**Passage provided:**
>>>

Netflix for lots of reasons!


----------



## tcusta00

I've had Netflix for just under a year and am happy with it. I bought a BluRay player with Netflix streaming capability to take advantage of that feature as well. 

That being said, I took advantage of a free two week trial with BlockBuster a month or so ago. The shipping (for me, at least) was identical time-wise to Netflix. The cost was a bit lower for the 2-at-a-time BluRay plan but they lacked streaming to my BluRay player. I may consider them again in the future if they offer streaming, but I ended up sticking with Netflix.

If it were me, I'd get the free trial of both and see which works better for you with shipping speeds and features you want. No cost to do it.


----------



## pfp

Well I decided to try Blockbuster. I liked the idea of no extra charge for Blu Ray and that you can return or exchange movies at the stores (up to 5/mo). 

I'll will be cancelling at the end of my free trial (4 weeks ) and going to Netflix. 

Why:
1. Blockbuster does not ship on Saturday.
2. In my experience Blockbuster does not ship movies on Monday or Tuesday either. They will receive my returns on Monday but wait till Wednesday to ship me a new movie. Note: these are not USPS delays - these are delays of Blockbuster not shipping for 2 days. This has happened every week so far and it does not matter if I mail the movies back or return them to a store. Combined with being closed Saturday this makes receiving more than one movie per week nearly impossible and I'm left Monday - Wednesday with no movies. 

Finally, while Netflix upcharges for Blu ray their base rate is lower so even with the upcharge it's only $1 more than Blockbuster Total Access.


----------



## gqmagtutgic

BlockBusters's 3 at a time rate is $15.99 for dvd or bluray


Choose a Plan


UNLIMITED Through the Mail
Unlimited Plan
With this plan, there is an unlimited number of DVDs you can get each month through the mail, up to the number of DVDs out at a time allowed by your plan.


BLOCKBUSTER® By Mail

BLOCKBUSTER® By Mail plans are perfect for those who won't take advantage of in-store exchanges. You'll get unlimited rentals through the mail, up to the number of DVDs out allowed by your plan. You can also exchange your online DVDs in-store for discounted rentals.

<<<

**Data to examine:**
>>>

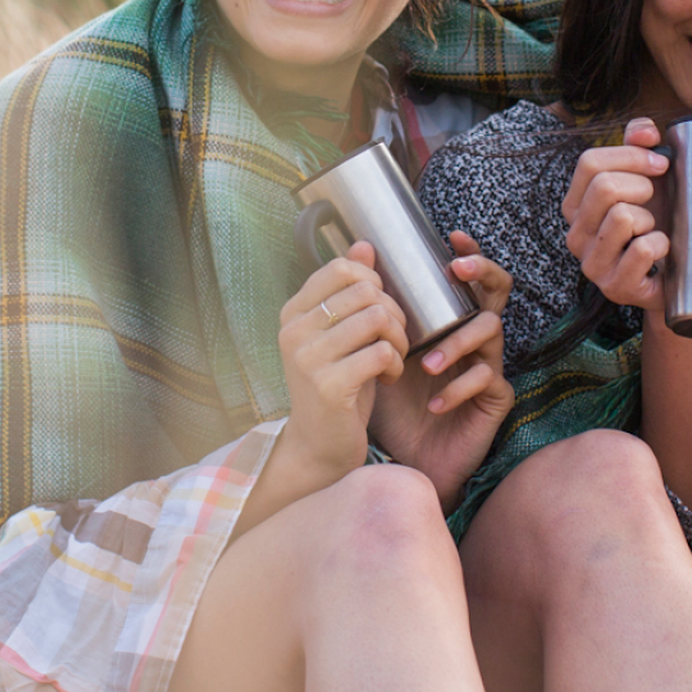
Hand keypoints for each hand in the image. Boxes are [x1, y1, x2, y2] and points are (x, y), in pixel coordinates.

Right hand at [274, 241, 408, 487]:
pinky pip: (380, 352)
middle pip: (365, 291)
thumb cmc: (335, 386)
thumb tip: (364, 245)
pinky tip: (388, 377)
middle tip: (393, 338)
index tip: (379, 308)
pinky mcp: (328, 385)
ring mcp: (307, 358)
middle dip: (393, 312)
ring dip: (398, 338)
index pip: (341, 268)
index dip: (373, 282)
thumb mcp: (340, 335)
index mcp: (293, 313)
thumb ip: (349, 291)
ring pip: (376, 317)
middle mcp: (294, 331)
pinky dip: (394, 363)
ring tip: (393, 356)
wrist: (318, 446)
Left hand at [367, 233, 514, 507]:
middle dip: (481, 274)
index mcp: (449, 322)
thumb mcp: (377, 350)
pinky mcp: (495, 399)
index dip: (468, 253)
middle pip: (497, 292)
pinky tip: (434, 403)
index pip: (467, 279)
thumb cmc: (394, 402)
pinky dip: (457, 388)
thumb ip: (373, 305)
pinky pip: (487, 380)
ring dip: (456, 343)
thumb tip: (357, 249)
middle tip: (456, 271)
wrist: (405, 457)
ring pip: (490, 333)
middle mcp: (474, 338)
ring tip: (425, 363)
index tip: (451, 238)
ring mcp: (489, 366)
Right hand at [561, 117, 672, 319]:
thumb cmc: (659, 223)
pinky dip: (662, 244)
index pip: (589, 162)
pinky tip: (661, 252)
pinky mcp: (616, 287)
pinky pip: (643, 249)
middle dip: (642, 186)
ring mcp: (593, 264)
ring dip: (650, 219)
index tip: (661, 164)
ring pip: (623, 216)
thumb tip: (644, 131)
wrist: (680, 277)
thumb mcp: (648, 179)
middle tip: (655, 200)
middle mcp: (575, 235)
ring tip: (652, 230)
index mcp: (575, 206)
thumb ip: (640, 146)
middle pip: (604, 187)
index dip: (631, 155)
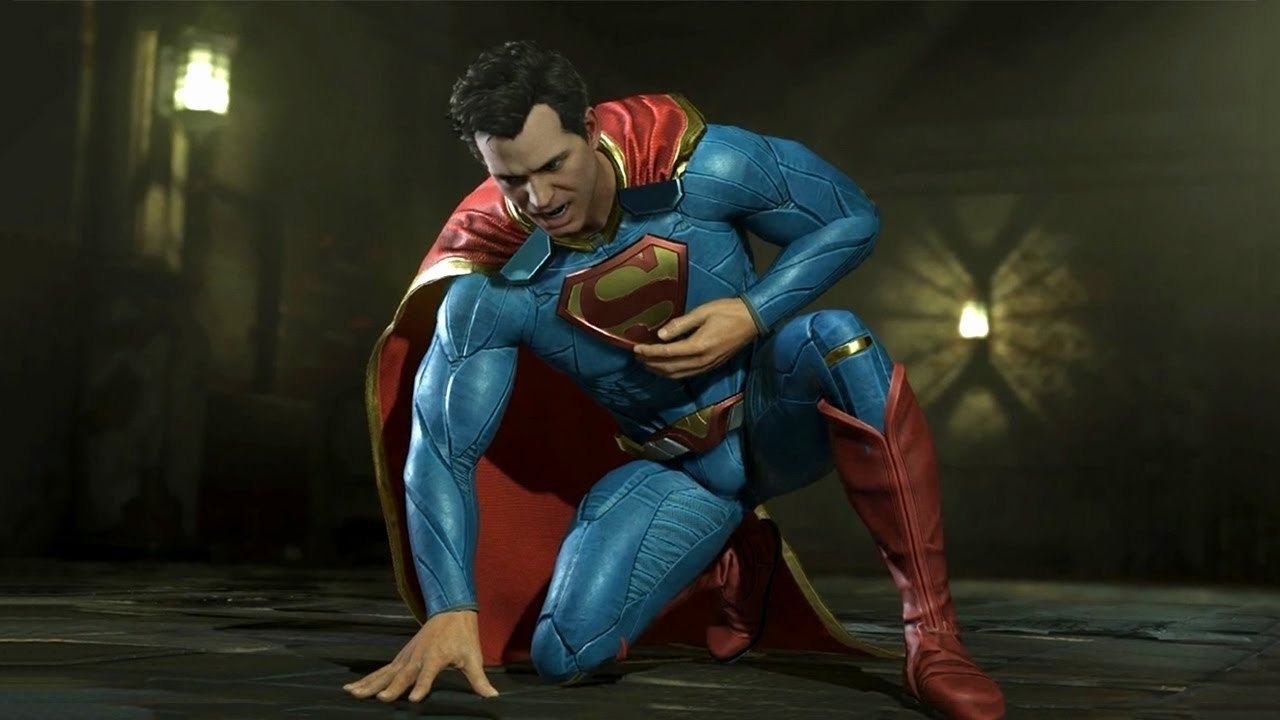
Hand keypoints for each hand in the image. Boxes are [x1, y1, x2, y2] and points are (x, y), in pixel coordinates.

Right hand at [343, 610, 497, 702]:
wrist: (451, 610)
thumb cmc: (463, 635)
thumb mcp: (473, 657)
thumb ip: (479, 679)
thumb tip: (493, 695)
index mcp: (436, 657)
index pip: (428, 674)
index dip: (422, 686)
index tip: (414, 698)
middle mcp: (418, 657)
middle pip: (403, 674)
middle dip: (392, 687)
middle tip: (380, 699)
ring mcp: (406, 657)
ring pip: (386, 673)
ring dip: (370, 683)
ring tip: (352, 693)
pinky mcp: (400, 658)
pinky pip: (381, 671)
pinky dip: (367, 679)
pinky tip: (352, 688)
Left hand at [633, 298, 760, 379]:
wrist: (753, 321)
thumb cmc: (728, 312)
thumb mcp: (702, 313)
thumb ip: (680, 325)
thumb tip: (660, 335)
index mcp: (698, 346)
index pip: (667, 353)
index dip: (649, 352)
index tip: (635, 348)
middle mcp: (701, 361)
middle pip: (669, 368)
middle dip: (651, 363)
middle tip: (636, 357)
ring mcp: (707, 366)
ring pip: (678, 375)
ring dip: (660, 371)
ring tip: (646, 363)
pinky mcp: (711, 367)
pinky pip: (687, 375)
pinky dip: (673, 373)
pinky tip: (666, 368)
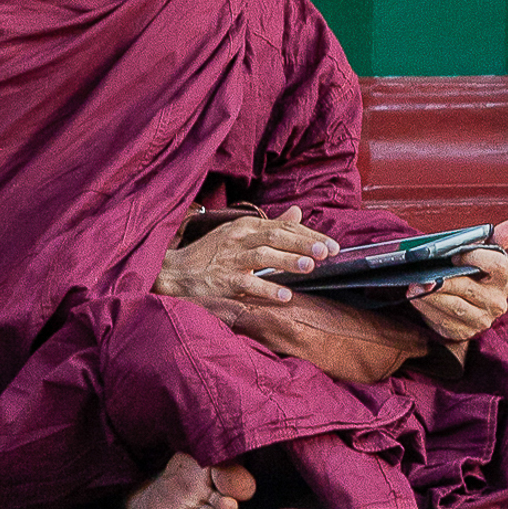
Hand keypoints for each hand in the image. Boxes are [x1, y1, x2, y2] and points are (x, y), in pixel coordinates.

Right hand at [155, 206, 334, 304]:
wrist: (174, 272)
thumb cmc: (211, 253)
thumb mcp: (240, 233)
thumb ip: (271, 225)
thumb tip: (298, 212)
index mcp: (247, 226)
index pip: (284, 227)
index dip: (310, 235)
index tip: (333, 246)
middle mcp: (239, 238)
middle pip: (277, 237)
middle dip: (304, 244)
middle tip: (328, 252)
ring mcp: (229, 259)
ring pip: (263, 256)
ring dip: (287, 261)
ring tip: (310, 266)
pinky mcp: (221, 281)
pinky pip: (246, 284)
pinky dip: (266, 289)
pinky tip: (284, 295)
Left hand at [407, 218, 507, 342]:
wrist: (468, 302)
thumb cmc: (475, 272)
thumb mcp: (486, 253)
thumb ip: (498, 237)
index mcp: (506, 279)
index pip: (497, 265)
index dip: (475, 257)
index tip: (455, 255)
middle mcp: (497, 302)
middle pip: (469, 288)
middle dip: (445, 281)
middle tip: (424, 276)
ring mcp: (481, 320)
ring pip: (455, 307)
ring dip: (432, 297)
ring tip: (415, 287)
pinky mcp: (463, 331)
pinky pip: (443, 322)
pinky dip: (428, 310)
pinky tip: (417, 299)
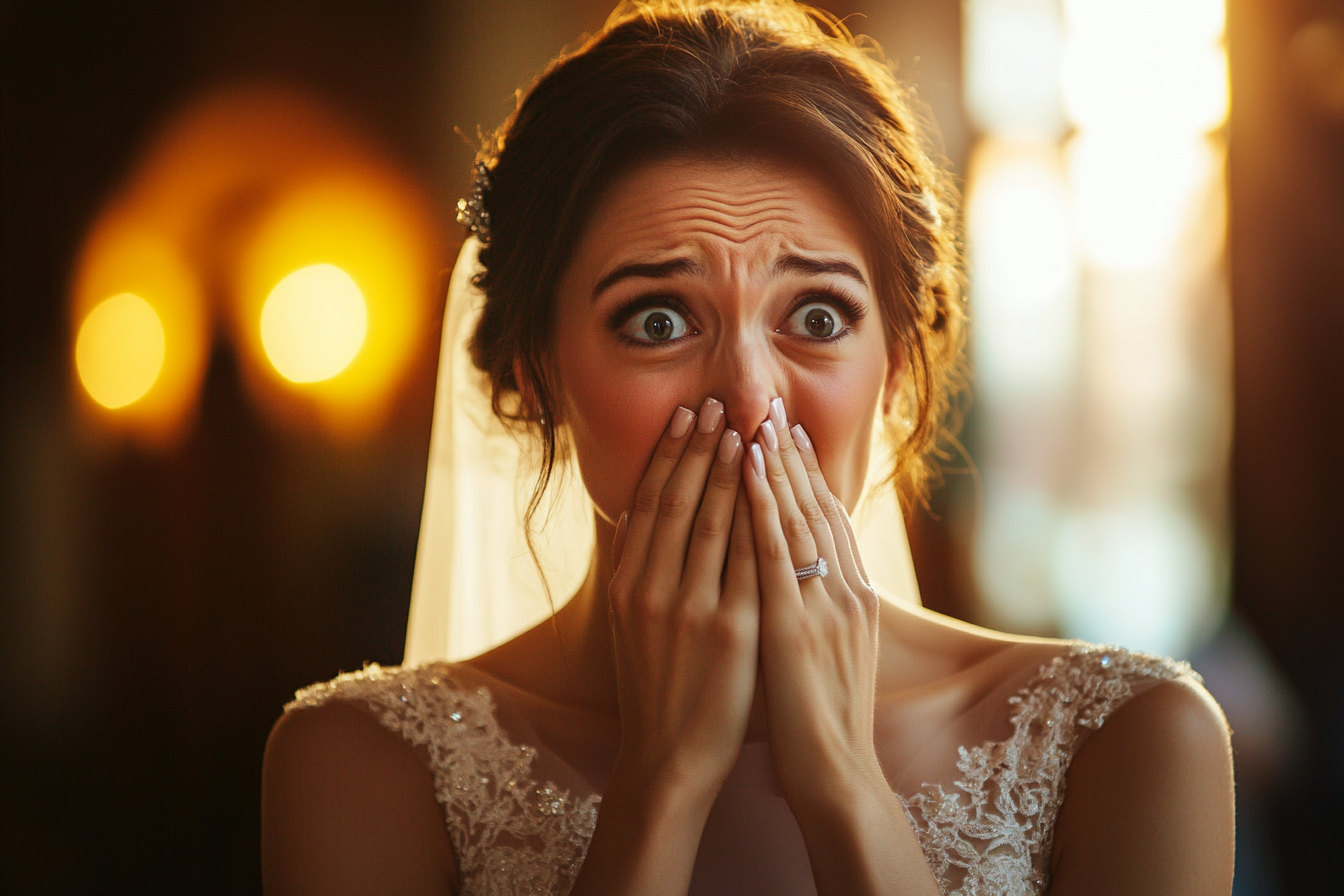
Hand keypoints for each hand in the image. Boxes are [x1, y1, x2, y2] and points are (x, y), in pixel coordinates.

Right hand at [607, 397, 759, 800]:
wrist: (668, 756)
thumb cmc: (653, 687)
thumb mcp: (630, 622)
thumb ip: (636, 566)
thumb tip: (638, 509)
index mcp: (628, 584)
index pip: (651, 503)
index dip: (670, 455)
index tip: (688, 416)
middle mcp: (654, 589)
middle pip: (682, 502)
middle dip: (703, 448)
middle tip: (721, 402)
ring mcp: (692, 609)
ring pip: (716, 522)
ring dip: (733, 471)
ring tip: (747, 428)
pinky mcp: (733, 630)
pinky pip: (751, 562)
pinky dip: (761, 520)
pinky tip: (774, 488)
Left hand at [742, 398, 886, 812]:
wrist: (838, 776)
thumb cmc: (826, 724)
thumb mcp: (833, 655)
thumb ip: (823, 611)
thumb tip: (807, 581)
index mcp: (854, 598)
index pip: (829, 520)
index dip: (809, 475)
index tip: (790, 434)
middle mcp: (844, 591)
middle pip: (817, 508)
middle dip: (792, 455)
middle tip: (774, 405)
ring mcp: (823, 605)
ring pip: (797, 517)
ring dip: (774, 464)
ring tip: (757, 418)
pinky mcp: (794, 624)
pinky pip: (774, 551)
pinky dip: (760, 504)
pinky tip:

<<<

**Directions for this task:** Name every day of the week mentioned in the forum thread comparing Netflix and Blockbuster.

**Finished exercise:** Saturday, Monday, Tuesday, Wednesday